▶ Your objective: Give the count of lines in the entries below that contain the string "para", and only that count.

----- Information given -----

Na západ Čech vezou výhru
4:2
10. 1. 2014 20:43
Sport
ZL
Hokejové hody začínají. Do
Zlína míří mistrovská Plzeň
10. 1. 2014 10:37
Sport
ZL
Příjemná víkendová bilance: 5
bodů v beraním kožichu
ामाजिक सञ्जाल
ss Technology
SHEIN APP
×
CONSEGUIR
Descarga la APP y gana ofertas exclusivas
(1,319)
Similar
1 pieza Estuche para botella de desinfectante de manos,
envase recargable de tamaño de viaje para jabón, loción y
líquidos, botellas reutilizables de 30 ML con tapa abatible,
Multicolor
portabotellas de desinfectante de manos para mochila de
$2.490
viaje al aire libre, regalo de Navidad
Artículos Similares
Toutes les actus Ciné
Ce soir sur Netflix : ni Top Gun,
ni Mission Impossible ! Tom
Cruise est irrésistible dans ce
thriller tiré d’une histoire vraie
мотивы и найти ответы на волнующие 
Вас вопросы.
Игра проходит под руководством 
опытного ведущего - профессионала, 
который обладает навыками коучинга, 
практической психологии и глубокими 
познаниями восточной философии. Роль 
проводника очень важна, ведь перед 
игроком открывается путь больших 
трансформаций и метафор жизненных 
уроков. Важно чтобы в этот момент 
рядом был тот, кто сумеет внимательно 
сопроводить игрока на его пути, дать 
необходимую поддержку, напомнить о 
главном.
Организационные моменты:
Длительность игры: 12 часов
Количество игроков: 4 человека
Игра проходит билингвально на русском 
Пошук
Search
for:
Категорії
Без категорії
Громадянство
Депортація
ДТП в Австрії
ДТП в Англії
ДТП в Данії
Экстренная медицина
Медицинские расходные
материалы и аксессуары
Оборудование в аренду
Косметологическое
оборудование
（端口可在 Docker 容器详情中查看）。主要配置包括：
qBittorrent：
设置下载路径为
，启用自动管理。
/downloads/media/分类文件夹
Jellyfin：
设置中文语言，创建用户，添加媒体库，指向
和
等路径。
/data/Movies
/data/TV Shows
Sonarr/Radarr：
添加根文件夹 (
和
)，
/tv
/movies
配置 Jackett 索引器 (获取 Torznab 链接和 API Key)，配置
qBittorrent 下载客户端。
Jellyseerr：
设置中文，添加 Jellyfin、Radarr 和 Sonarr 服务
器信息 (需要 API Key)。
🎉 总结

-----

▶ Solved exercise: 3